= Australia in the Malayan Emergency =

1948–1960 British colonial war in Malaya

Australian involvement in the Malayan Emergency lasted 13 years, between 1950 and 1963, with army, air force and naval units serving. The Malayan Emergency (Anti-British National Liberation War) was a guerrilla war fought between Commonwealth armed forces and the Malayan National Liberation Army (MNLA), the military arm of the Malayan Communist Party, from 1948 to 1960 in Malaya. The Malayan Emergency was the longest continuous military commitment in Australia's history. Thirty-nine Australians were killed and 27 wounded.

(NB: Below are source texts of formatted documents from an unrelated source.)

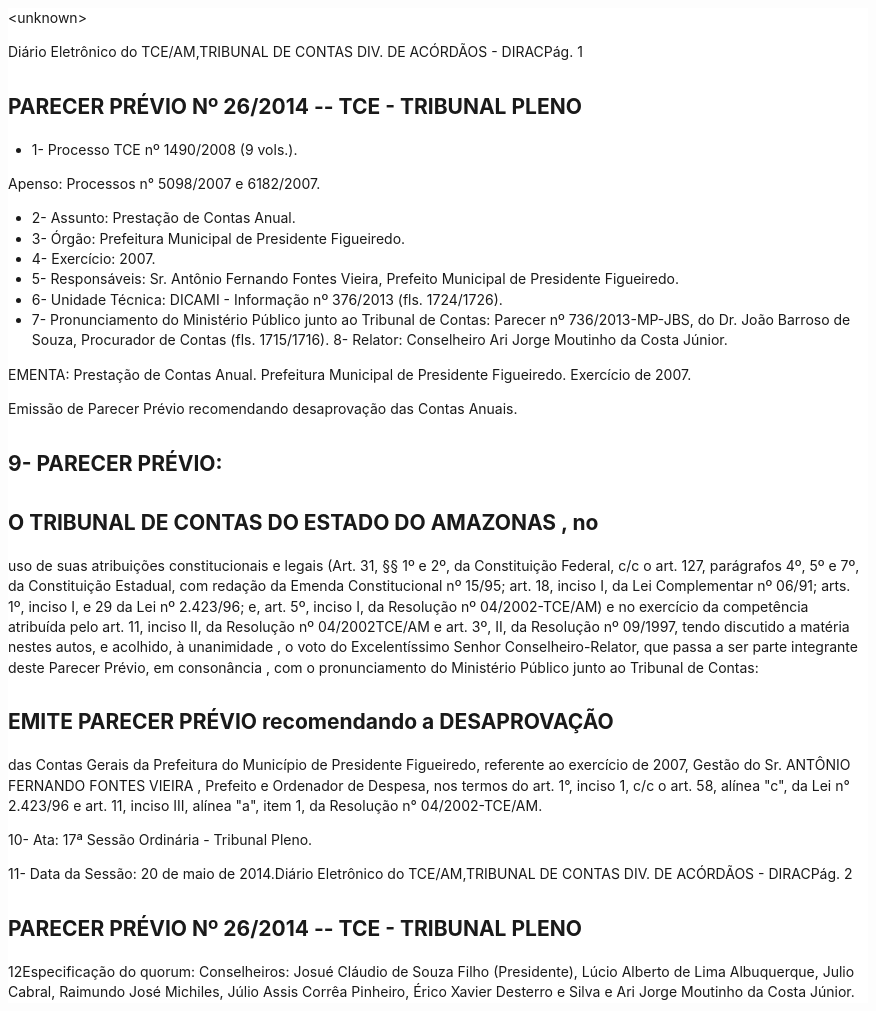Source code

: &lt;unknown&gt;

Diário Eletrônico do TCE/AM,TRIBUNAL DE CONTAS DIV. DE ACÓRDÃOS - DIRACPág. 1

## PARECER PRÉVIO Nº 26/2014 -- TCE - TRIBUNAL PLENO

- 1- Processo TCE nº 1490/2008 (9 vols.).

Apenso: Processos n° 5098/2007 e 6182/2007.

- 2- Assunto: Prestação de Contas Anual.
- 3- Órgão: Prefeitura Municipal de Presidente Figueiredo.
- 4- Exercício: 2007.
- 5- Responsáveis: Sr. Antônio Fernando Fontes Vieira, Prefeito  Municipal de Presidente Figueiredo.
- 6- Unidade Técnica: DICAMI - Informação nº 376/2013 (fls. 1724/1726).
- 7-  Pronunciamento  do Ministério Público  junto  ao Tribunal  de Contas: Parecer  nº 736/2013-MP-JBS, do Dr. João Barroso de Souza, Procurador de Contas (fls. 1715/1716). 8- Relator: Conselheiro Ari Jorge Moutinho da Costa Júnior.

EMENTA: Prestação de  Contas  Anual.  Prefeitura Municipal  de  Presidente  Figueiredo.  Exercício  de 2007.

Emissão de Parecer Prévio recomendando desaprovação das Contas Anuais.

## 9- PARECER PRÉVIO:

## O TRIBUNAL DE CONTAS DO ESTADO DO AMAZONAS ,  no

uso  de  suas  atribuições  constitucionais  e  legais  (Art.  31,  §§  1º  e  2º,  da  Constituição Federal, c/c o art. 127, parágrafos 4º, 5º e 7º, da Constituição Estadual, com redação da Emenda Constitucional nº 15/95; art. 18, inciso I, da Lei Complementar nº 06/91; arts. 1º, inciso I, e 29 da Lei nº 2.423/96; e, art. 5º, inciso I, da Resolução nº 04/2002-TCE/AM) e no exercício da competência atribuída pelo art. 11, inciso II, da Resolução nº 04/2002TCE/AM e art. 3º, II, da Resolução nº 09/1997, tendo discutido a matéria nestes autos, e acolhido, à  unanimidade ,  o  voto  do  Excelentíssimo  Senhor  Conselheiro-Relator,  que passa a ser parte integrante deste Parecer Prévio, em consonância , com o pronunciamento do Ministério Público junto ao Tribunal de Contas:

## EMITE PARECER PRÉVIO recomendando a DESAPROVAÇÃO

das  Contas  Gerais  da  Prefeitura  do  Município  de  Presidente  Figueiredo,  referente  ao exercício  de  2007,  Gestão  do  Sr. ANTÔNIO FERNANDO FONTES VIEIRA ,  Prefeito  e Ordenador de Despesa, nos termos do art. 1°, inciso 1, c/c o art. 58, alínea "c", da Lei n° 2.423/96 e art. 11, inciso III, alínea "a", item 1, da Resolução n° 04/2002-TCE/AM.

10- Ata: 17ª Sessão Ordinária - Tribunal Pleno.

11- Data da Sessão: 20 de maio de 2014.Diário Eletrônico do TCE/AM,TRIBUNAL DE CONTAS DIV. DE ACÓRDÃOS - DIRACPág. 2

## PARECER PRÉVIO Nº 26/2014 -- TCE - TRIBUNAL PLENO

12Especificação do quorum: Conselheiros: Josué Cláudio de Souza Filho (Presidente), Lúcio Alberto de Lima Albuquerque,  Julio Cabral, Raimundo José Michiles, Júlio Assis Corrêa Pinheiro, Érico Xavier Desterro e Silva e Ari Jorge Moutinho da Costa Júnior.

The Australian Government sent Royal Australian Air Force Dakota transport aircraft of No. 38 Squadron and Lincoln bombers of No. 1 Squadron to Malaya in June 1950. The 2nd Battalion, Royal Australian Regiment (2 RAR), arrived in 1955. The battalion was later replaced by 3 RAR, which in turn was replaced by 1 RAR. In 1955, the RAAF extended Butterworth air base, from which Canberra bombers of No. 2 Squadron (replacing No. 1 Squadron) and CAC Sabres of No. 78 Wing carried out ground attack missions against the guerillas.

The Royal Australian Navy destroyers Warramunga and Arunta joined the force in June 1955. Between 1956 and 1960, the aircraft carriers Melbourne and Sydney and destroyers Anzac, Quadrant, Queenborough, Quiberon, Quickmatch, Tobruk, Vampire, Vendetta and Voyager were attached to the Commonwealth Strategic Reserve forces for three to nine months at a time. Several of the destroyers fired on Communist positions in Johor State.

In 1973 an Australian Army infantry company, known as Rifle Company Butterworth, was deployed to RAAF Base Butterworth to provide a protective and quick-reaction force for the base during a resurgence of the Communist insurgency in Malaysia. While the base was handed to the Royal Malaysian Air Force in 1988 and the insurgency officially ended in 1989, Rifle Company Butterworth was maintained as a means of providing Australian soldiers with training in jungle warfare and cross-training with the Malaysian Army.